» **Task prompt**: Of the lines below, copy those that hold the word "published".

Excerpted records below:

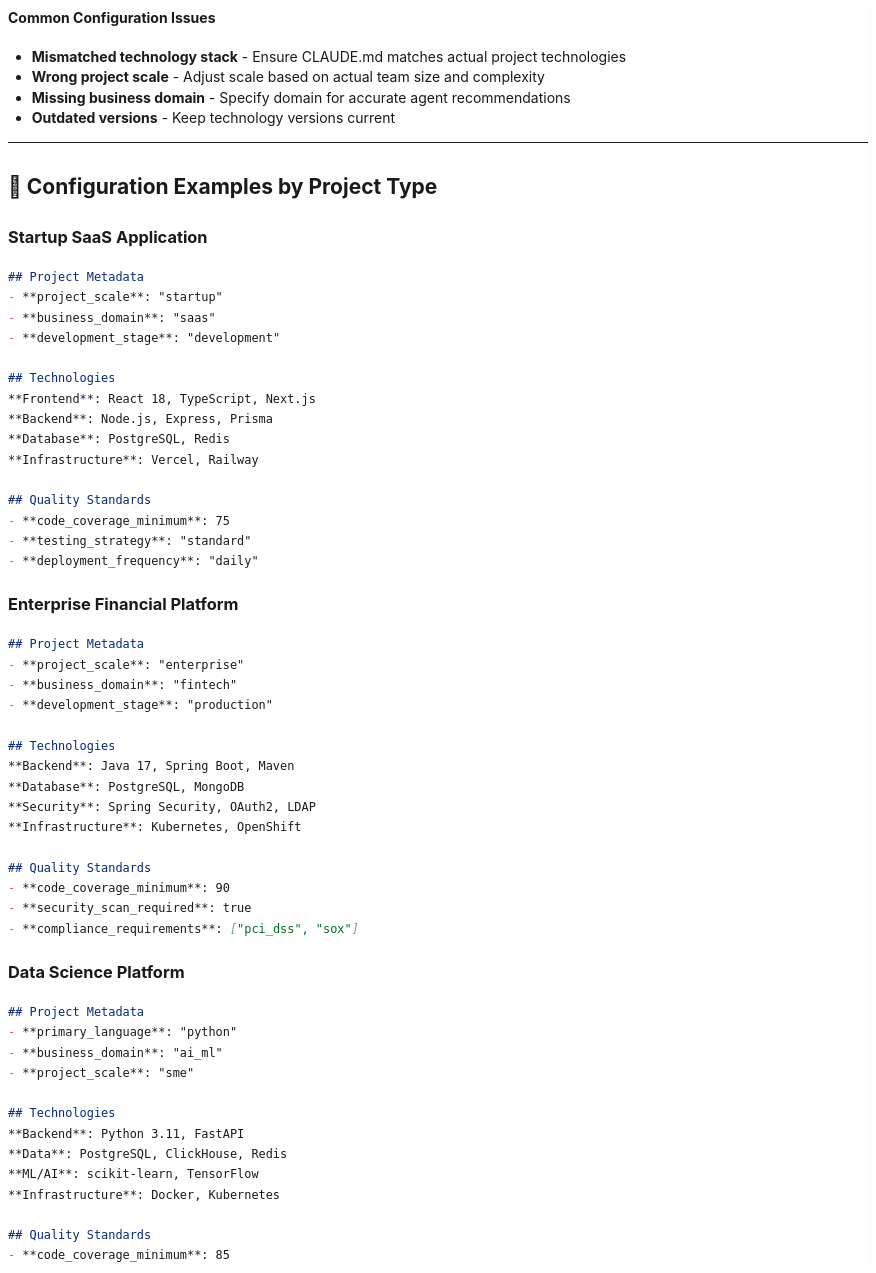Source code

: #### **Common Configuration Issues**
- **Mismatched technology stack** - Ensure CLAUDE.md matches actual project technologies
- **Wrong project scale** - Adjust scale based on actual team size and complexity
- **Missing business domain** - Specify domain for accurate agent recommendations
- **Outdated versions** - Keep technology versions current

---

## 🎯 Configuration Examples by Project Type

### **Startup SaaS Application**
```markdown
## Project Metadata
- **project_scale**: "startup"
- **business_domain**: "saas"
- **development_stage**: "development"

## Technologies
**Frontend**: React 18, TypeScript, Next.js
**Backend**: Node.js, Express, Prisma
**Database**: PostgreSQL, Redis
**Infrastructure**: Vercel, Railway

## Quality Standards
- **code_coverage_minimum**: 75
- **testing_strategy**: "standard"
- **deployment_frequency**: "daily"
```

### **Enterprise Financial Platform**
```markdown
## Project Metadata
- **project_scale**: "enterprise"
- **business_domain**: "fintech"
- **development_stage**: "production"

## Technologies
**Backend**: Java 17, Spring Boot, Maven
**Database**: PostgreSQL, MongoDB
**Security**: Spring Security, OAuth2, LDAP
**Infrastructure**: Kubernetes, OpenShift

## Quality Standards
- **code_coverage_minimum**: 90
- **security_scan_required**: true
- **compliance_requirements**: ["pci_dss", "sox"]
```

### **Data Science Platform**
```markdown
## Project Metadata
- **primary_language**: "python"
- **business_domain**: "ai_ml"
- **project_scale**: "sme"

## Technologies
**Backend**: Python 3.11, FastAPI
**Data**: PostgreSQL, ClickHouse, Redis
**ML/AI**: scikit-learn, TensorFlow
**Infrastructure**: Docker, Kubernetes

## Quality Standards
- **code_coverage_minimum**: 85
```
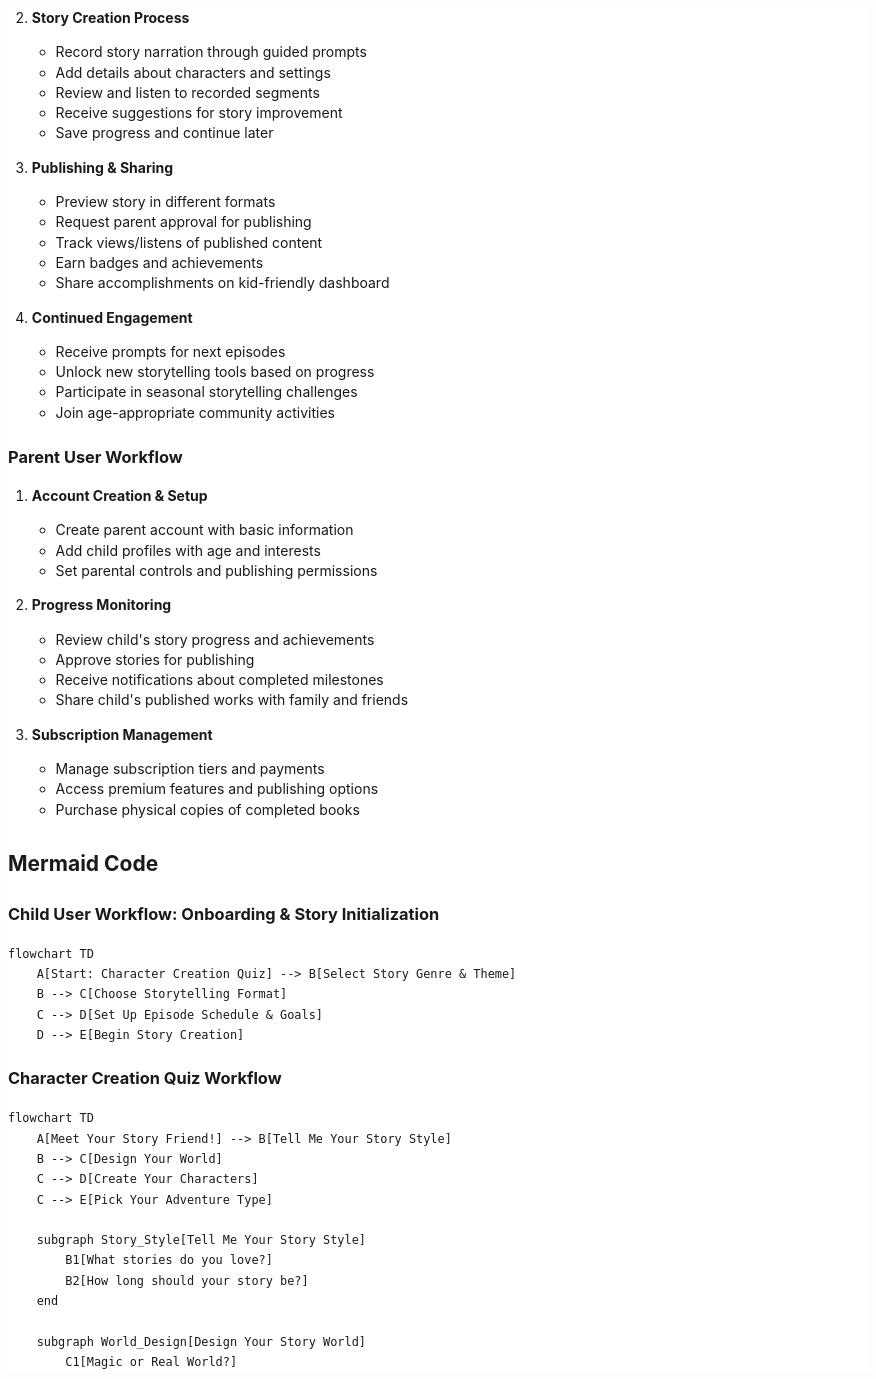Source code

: 2. **Story Creation Process**
   - Record story narration through guided prompts
   - Add details about characters and settings
   - Review and listen to recorded segments
   - Receive suggestions for story improvement
   - Save progress and continue later

3. **Publishing & Sharing**
   - Preview story in different formats
   - Request parent approval for publishing
   - Track views/listens of published content
   - Earn badges and achievements
   - Share accomplishments on kid-friendly dashboard

4. **Continued Engagement**
   - Receive prompts for next episodes
   - Unlock new storytelling tools based on progress
   - Participate in seasonal storytelling challenges
   - Join age-appropriate community activities

### Parent User Workflow

1. **Account Creation & Setup**
   - Create parent account with basic information
   - Add child profiles with age and interests
   - Set parental controls and publishing permissions

2. **Progress Monitoring**
   - Review child's story progress and achievements
   - Approve stories for publishing
   - Receive notifications about completed milestones
   - Share child's published works with family and friends

3. **Subscription Management**
   - Manage subscription tiers and payments
   - Access premium features and publishing options
   - Purchase physical copies of completed books

## Mermaid Code

### Child User Workflow: Onboarding & Story Initialization

```mermaid
flowchart TD
    A[Start: Character Creation Quiz] --> B[Select Story Genre & Theme]
    B --> C[Choose Storytelling Format]
    C --> D[Set Up Episode Schedule & Goals]
    D --> E[Begin Story Creation]
```

### Character Creation Quiz Workflow

```mermaid
flowchart TD
    A[Meet Your Story Friend!] --> B[Tell Me Your Story Style]
    B --> C[Design Your World]
    C --> D[Create Your Characters]
    C --> E[Pick Your Adventure Type]
    
    subgraph Story_Style[Tell Me Your Story Style]
        B1[What stories do you love?]
        B2[How long should your story be?]
    end
    
    subgraph World_Design[Design Your Story World]
        C1[Magic or Real World?]
```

End of Excerpted records.

» **Task solution**:
   - Track views/listens of published content
   - Share child's published works with family and friends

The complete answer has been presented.